Healy begs to differ and offers five reasons home sellers don't need agents:
1. Just point and click: With the rise of online real estate search tools, homeowners are no longer beholden to real estate agents for the resources and information they need to sell property. "The Internet has essentially changed the face of real estate," Healy says. "It's essentially leveled the playing field across the market."
2. You can market yourself: With the emergence of online platforms designed specifically to market the homes of sellers not affiliated with agents—such as ForSaleByOwner.com—homeowners no longer need agents to get their property in front of prospective buyers, Healy says. Plus, "agents leverage the multiple listing service as their primary 'marketing tool,' " Healy says. But "anybody can access that if they want to pay for it." (Homeowners can put their homes on the MLS for a couple of hundred dollars, according to ForSaleByOwner.com.)
3. Agents aren't appraisers: Appraisers—not agents—are the key to getting an accurate home valuation, Healy says. "An agent is going to give you their perspective based on what they are seeing, [but] they have no true professional training in that aspect," Healy says. Home sellers working without an agent can obtain the services of an appraiser on their own for roughly $200 to $300, he says. "Even if you used an agent, you would still bring in an appraiser," Healy says.
4. Agents aren't lawyers: At the same time, real estate lawyers—not agents—are responsible for ensuring that documents and other legal matters pertaining to the sale are in good order. "There is a myth out there that the agent helps you with this paperwork," Healy says. "They may offer direction, but they are not legally capable to provide that expertise." As is the case with appraisers, independent home sellers can find a real estate attorney on their own to handle the legal aspects of the process, he says.
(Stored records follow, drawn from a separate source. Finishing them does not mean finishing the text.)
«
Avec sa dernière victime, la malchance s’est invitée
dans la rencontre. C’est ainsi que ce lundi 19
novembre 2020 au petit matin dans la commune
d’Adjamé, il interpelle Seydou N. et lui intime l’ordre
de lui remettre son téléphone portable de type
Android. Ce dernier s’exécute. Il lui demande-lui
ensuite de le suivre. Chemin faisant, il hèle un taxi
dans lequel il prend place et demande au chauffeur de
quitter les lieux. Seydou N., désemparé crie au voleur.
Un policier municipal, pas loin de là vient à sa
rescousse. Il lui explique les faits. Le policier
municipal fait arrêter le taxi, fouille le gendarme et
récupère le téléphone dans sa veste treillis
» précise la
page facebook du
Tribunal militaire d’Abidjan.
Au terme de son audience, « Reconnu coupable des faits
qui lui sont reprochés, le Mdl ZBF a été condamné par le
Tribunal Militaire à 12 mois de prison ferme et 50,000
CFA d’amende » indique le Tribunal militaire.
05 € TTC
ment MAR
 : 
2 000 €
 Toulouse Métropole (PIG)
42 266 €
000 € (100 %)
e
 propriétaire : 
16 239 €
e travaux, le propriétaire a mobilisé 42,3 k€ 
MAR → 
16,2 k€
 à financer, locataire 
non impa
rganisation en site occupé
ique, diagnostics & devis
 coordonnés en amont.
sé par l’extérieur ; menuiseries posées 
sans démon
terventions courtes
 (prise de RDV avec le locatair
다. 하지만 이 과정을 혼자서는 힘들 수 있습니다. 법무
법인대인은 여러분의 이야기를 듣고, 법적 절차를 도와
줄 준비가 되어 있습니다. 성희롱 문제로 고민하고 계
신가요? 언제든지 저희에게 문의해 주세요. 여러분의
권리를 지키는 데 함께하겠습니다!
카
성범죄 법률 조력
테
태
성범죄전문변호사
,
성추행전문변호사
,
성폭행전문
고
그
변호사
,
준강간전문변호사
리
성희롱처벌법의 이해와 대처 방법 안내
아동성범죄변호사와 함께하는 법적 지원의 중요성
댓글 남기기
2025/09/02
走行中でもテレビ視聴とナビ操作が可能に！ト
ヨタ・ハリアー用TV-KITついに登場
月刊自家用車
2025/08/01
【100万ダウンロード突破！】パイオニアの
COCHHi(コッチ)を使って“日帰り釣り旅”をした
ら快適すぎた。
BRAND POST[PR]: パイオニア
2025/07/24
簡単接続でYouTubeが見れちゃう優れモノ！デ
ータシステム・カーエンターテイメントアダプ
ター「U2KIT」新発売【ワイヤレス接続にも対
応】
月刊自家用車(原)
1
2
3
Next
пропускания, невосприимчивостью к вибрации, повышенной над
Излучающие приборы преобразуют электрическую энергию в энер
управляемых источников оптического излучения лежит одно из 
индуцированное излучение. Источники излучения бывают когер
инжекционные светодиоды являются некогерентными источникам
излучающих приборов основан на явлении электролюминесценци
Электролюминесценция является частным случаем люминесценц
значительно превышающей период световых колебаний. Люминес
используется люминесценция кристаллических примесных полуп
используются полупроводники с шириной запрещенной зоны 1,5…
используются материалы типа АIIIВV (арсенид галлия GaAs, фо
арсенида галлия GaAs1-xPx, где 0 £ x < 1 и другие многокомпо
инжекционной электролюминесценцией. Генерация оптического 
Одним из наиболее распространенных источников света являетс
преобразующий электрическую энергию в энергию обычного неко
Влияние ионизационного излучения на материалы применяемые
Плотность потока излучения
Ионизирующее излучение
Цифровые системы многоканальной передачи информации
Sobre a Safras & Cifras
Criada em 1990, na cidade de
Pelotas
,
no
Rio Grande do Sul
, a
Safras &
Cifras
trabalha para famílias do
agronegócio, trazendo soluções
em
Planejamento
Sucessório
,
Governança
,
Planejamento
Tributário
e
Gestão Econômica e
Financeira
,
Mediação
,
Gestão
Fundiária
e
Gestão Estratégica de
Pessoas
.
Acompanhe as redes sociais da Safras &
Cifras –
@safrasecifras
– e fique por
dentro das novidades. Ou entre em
5. You can do what an agent can: The main service that real estate agents provide is convenience, Healy says. All of the services they offer—finding a real estate attorney, coordinating home viewings, and so on—can be done by any homeowner willing to put in the effort. "Remember that a real estate agent license takes under two weeks to get," Healy says. "So after those two weeks, that person can be in charge of the selling or buying of a person's home, which is one of the largest financial assets in a person's life."